En definitiva, todo el mundo trabajaba en una película más de presupuesto medio, con estrellas consagradas en lo que no tenía que ser más que otra película con cierto aire de patriotismo y mucho romanticismo de fondo. Por no saber, ni siquiera se sabía cómo iba a terminar la guerra, ya que se rodó en 1942, en pleno auge de la ofensiva alemana en Europa.
De alguna forma, la dirección de Michael Curtiz, el trabajo de los guionistas y la excelente interpretación de todo el reparto se combinó para crear una película memorable en la que yo destacaría tres cosas. La primera, el propio guión, que dibuja unos personajes ambiguos e interesantes. Nadie es «recto» en esta historia: Rick es un vividor, Ilsa parece que es infiel a todo el mundo, el capitán Renault es un corrupto, etc. Pero todos ellos parecen tener una segunda motivación más elevada, más altruista, que sólo sale a relucir ante los momentos de mayor adversidad, lo que les hace más admirables a ojos del espectador.
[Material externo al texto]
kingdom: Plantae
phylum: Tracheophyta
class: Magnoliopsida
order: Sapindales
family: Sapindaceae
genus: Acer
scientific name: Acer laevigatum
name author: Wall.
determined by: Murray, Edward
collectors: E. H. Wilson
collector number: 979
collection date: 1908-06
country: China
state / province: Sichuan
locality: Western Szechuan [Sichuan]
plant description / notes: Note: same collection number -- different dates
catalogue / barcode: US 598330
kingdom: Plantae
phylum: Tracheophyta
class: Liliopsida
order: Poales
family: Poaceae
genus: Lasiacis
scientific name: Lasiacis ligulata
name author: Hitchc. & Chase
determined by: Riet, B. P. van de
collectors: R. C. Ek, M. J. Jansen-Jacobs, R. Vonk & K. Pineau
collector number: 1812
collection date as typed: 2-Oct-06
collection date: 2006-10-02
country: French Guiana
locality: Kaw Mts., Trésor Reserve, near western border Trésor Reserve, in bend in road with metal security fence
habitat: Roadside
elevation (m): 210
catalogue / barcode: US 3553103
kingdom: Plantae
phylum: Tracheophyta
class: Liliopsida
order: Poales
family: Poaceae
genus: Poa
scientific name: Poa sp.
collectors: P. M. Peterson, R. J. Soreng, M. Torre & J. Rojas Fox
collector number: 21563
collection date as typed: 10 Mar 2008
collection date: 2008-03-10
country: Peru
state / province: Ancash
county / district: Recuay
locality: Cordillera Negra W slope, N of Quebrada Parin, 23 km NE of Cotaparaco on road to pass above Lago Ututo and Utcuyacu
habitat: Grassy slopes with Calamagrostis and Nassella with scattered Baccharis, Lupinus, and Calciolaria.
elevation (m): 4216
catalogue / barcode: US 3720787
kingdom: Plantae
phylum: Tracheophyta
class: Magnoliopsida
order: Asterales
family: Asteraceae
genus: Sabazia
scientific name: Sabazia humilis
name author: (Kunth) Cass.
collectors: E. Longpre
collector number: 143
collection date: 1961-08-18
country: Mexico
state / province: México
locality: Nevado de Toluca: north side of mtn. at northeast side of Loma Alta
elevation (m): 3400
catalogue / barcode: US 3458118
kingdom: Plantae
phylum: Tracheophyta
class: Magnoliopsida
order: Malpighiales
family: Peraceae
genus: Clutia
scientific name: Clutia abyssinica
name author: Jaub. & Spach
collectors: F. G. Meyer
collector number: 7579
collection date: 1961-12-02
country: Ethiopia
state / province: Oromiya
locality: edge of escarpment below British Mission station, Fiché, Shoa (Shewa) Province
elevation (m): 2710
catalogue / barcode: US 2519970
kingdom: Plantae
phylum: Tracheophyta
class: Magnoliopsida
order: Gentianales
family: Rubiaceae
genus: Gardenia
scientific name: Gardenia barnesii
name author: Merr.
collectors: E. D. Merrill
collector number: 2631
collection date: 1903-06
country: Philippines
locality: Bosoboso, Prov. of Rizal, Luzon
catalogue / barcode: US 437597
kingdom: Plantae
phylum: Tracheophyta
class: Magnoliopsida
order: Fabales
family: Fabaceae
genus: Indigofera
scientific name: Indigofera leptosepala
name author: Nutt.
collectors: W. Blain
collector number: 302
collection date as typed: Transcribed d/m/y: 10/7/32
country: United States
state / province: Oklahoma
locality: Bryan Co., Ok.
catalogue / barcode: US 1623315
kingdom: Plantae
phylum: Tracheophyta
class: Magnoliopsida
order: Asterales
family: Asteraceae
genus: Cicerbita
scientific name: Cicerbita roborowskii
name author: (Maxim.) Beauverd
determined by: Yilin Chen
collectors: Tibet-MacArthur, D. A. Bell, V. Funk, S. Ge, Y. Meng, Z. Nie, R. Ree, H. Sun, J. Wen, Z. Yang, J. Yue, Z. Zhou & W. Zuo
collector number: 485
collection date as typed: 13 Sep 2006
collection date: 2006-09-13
La segunda es, como acabo de señalar, la interpretación de todo el reparto. Quizás sea un poco teatral en varios momentos, pero estamos en 1942 y el cine de Hollywood nos presentaba siempre una versión romántica y teatralizada de la realidad. Ni la sabana africana era lo que nos pintaban las películas de Tarzán, ni los dueños de cafés tenían un pianista que les tocasen canciones melancólicas al cerrar. Así que esa teatralidad es aceptable.
Y la tercera es una combinación de las dos anteriores, porque el metraje de Casablanca está salpicado de frases inmortales, desde la amarga petición de Rick a su pianista para que «toque otra vez» esa maldita canción, a la indignada exclamación del Capitán Renault cuando cierra el garito «qué escándalo, aquí se juega», mientras que alguien le pasa un fajo de billetes con sus ganancias, sin olvidar dos frases míticas: «siempre nos quedará París» o «intuyo que este es el principio de una hermosa amistad».
Hay que destacar a Claude Reins, en el papel de ese corrupto jefe de policía que no deja de sorprenderte por su descarado cinismo, que en teoría es un personaje más de fondo, pero que se convierte casi en el tercer protagonista de la historia.
Casablanca es una película que nunca te aburres de ver, aunque ya la conozcas. Es entretenida, tiene una duración aceptable, con poco más de 140 minutos, y sus diálogos y escenas son como un viejo lugar que te resulta agradable volver a visitar. Si no la conoces, te la recomiendo, y si la conoces seguro que disfrutarás volviendo a verla.